[Opening DATASET ENTRIES section]

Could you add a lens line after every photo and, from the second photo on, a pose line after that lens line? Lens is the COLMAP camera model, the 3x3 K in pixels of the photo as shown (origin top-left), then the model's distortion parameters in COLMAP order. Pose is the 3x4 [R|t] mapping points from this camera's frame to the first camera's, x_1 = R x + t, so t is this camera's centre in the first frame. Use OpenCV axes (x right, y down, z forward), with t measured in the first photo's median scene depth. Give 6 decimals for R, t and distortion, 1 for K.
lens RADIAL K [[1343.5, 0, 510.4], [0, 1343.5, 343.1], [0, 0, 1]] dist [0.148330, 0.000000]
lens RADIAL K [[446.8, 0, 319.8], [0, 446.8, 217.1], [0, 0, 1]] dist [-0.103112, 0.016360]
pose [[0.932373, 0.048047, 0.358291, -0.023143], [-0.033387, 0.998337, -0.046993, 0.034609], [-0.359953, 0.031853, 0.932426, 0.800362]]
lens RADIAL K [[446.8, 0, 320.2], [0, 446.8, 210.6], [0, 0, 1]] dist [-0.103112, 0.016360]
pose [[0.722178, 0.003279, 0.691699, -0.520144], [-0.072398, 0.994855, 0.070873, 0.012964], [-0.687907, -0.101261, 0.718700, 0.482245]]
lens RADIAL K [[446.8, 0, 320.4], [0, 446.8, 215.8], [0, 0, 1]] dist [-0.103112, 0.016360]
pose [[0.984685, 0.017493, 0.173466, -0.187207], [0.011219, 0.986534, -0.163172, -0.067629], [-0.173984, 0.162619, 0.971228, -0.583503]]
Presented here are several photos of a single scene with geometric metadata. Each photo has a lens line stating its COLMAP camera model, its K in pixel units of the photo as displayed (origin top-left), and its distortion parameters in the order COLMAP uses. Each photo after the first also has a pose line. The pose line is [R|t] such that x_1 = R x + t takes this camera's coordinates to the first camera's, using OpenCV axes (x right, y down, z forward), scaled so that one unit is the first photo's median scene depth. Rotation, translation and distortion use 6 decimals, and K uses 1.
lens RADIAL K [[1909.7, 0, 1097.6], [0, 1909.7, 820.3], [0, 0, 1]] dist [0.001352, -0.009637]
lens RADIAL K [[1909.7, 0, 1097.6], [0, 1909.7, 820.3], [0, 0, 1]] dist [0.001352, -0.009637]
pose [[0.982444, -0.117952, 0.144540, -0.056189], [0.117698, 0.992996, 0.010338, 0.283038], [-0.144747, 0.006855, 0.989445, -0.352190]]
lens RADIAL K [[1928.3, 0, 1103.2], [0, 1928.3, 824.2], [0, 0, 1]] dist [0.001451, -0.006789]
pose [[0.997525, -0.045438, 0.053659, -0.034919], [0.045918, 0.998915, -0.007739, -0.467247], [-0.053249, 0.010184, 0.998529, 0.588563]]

[Closing DATASET ENTRIES section]

WORK INSTRUCTION
Reproduce verbatim the lines of the records that begin with the line containing "Presented here are" and continue through the line containing "0.006855, 0.989445, -0.352190]]", including both of those lines.

COMPLETED EXERCISE
Presented here are several photos of a single scene with geometric metadata. Each photo has a lens line stating its COLMAP camera model, its K in pixel units of the photo as displayed (origin top-left), and its distortion parameters in the order COLMAP uses. Each photo after the first also has a pose line. The pose line is [R|t] such that x_1 = R x + t takes this camera's coordinates to the first camera's, using OpenCV axes (x right, y down, z forward), scaled so that one unit is the first photo's median scene depth. Rotation, translation and distortion use 6 decimals, and K uses 1.
lens RADIAL K [[1909.7, 0, 1097.6], [0, 1909.7, 820.3], [0, 0, 1]] dist [0.001352, -0.009637]
lens RADIAL K [[1909.7, 0, 1097.6], [0, 1909.7, 820.3], [0, 0, 1]] dist [0.001352, -0.009637]
pose [[0.982444, -0.117952, 0.144540, -0.056189], [0.117698, 0.992996, 0.010338, 0.283038], [-0.144747, 0.006855, 0.989445, -0.352190]]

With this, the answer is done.